**Problem to solve**
Wherever the string "jeux" turns up in the data, copy the whole line.

====

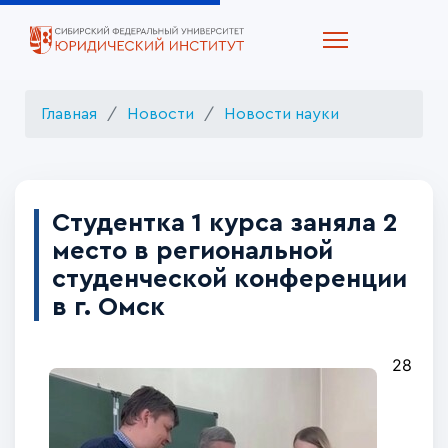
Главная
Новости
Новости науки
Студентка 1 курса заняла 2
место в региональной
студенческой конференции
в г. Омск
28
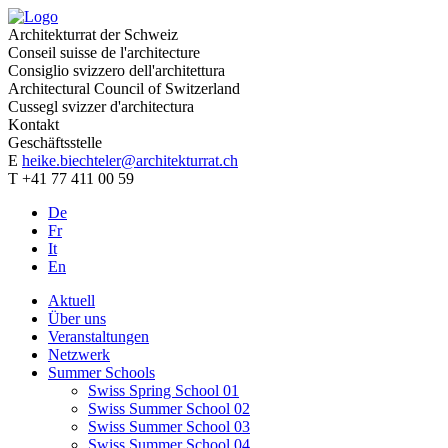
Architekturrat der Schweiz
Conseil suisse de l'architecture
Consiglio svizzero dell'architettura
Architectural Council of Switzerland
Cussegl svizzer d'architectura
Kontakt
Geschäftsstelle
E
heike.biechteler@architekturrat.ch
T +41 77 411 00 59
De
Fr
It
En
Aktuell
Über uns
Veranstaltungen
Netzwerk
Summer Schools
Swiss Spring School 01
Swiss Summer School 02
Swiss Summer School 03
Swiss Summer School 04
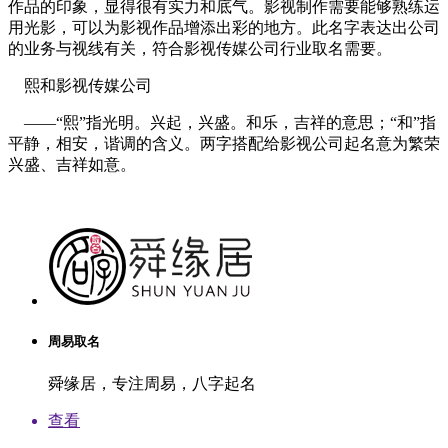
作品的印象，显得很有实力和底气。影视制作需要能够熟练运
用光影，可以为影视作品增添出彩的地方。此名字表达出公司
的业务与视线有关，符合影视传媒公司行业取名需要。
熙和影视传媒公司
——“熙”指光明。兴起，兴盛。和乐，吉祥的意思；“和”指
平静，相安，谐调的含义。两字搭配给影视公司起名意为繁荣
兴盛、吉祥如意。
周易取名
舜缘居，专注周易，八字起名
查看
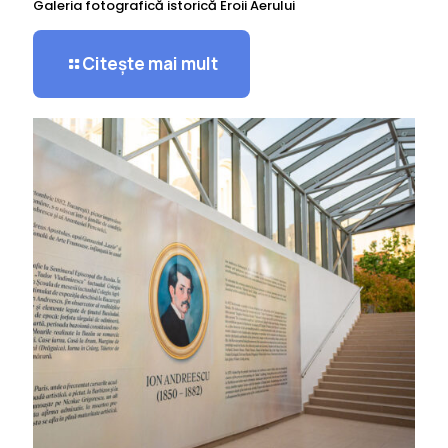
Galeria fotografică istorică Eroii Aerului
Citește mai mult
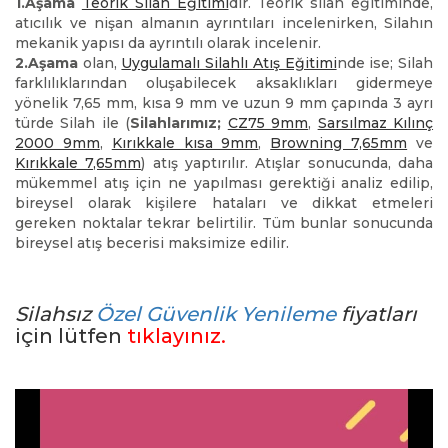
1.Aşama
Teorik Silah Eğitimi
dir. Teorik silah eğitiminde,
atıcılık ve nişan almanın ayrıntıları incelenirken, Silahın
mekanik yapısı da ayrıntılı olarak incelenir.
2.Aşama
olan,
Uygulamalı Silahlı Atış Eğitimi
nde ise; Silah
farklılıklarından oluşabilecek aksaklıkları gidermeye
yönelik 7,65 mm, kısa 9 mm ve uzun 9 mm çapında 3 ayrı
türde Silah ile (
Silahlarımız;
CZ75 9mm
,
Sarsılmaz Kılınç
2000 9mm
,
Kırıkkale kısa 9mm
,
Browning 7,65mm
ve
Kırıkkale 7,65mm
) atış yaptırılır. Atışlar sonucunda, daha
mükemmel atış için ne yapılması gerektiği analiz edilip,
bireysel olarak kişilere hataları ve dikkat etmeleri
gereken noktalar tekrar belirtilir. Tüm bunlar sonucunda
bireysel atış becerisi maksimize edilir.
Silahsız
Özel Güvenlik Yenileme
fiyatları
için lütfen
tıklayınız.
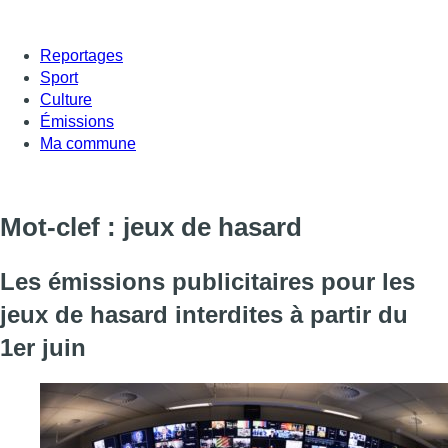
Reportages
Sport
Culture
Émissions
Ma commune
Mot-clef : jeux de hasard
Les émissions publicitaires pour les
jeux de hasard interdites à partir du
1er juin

====

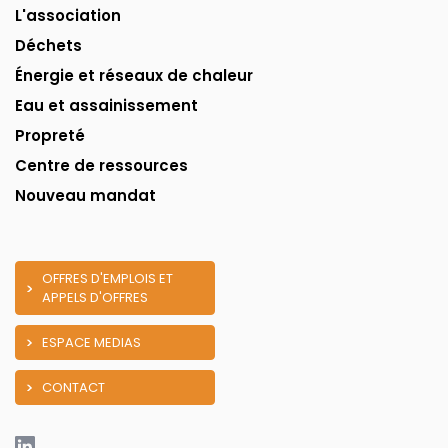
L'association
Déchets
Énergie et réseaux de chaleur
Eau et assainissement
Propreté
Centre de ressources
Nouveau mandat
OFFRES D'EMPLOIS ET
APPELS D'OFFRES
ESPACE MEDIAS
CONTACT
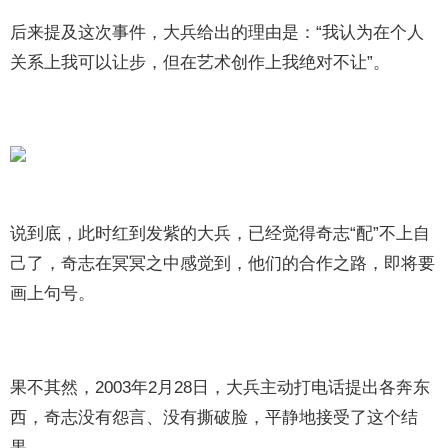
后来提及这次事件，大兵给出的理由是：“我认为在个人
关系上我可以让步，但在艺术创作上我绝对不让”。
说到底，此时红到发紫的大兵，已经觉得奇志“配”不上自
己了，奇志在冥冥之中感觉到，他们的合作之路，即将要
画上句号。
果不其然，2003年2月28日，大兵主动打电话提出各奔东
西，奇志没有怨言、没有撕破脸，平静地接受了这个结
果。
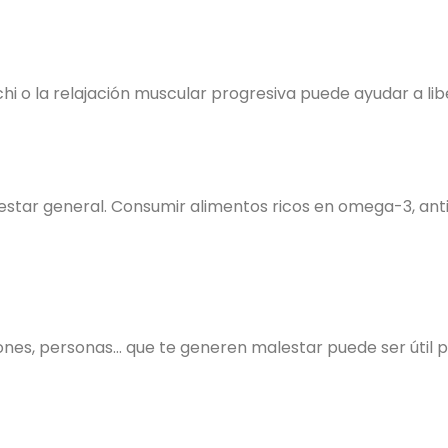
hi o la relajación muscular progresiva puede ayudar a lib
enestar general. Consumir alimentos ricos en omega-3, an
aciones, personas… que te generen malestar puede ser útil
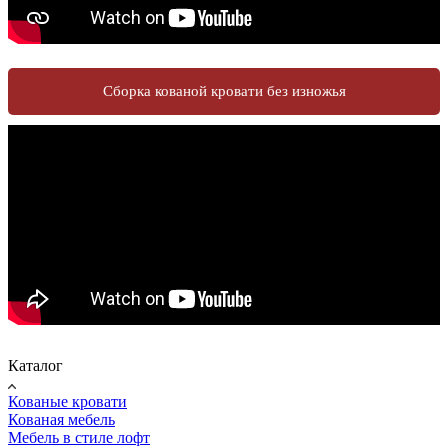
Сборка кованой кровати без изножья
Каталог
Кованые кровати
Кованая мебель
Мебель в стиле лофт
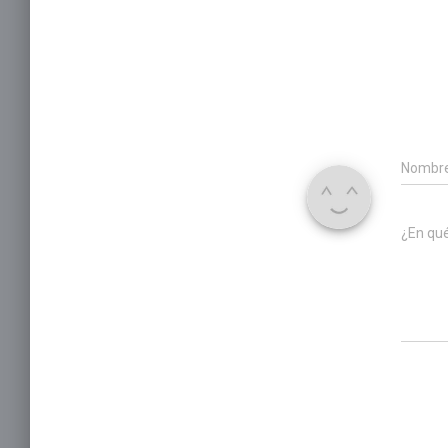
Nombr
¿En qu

====

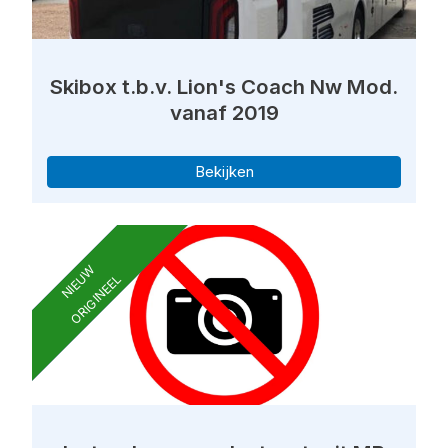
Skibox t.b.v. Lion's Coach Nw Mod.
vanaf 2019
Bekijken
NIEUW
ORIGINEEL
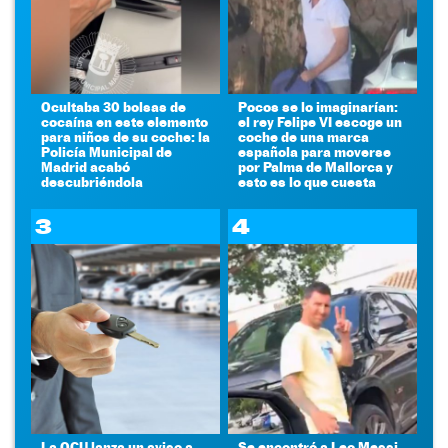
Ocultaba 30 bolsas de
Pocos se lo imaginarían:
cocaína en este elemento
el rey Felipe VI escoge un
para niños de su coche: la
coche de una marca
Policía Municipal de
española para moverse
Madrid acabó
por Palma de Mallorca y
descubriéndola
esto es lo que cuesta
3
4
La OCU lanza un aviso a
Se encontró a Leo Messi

====

**Exercise answer**
Mot-clef : jeux de hasard
jeux de hasard interdites à partir du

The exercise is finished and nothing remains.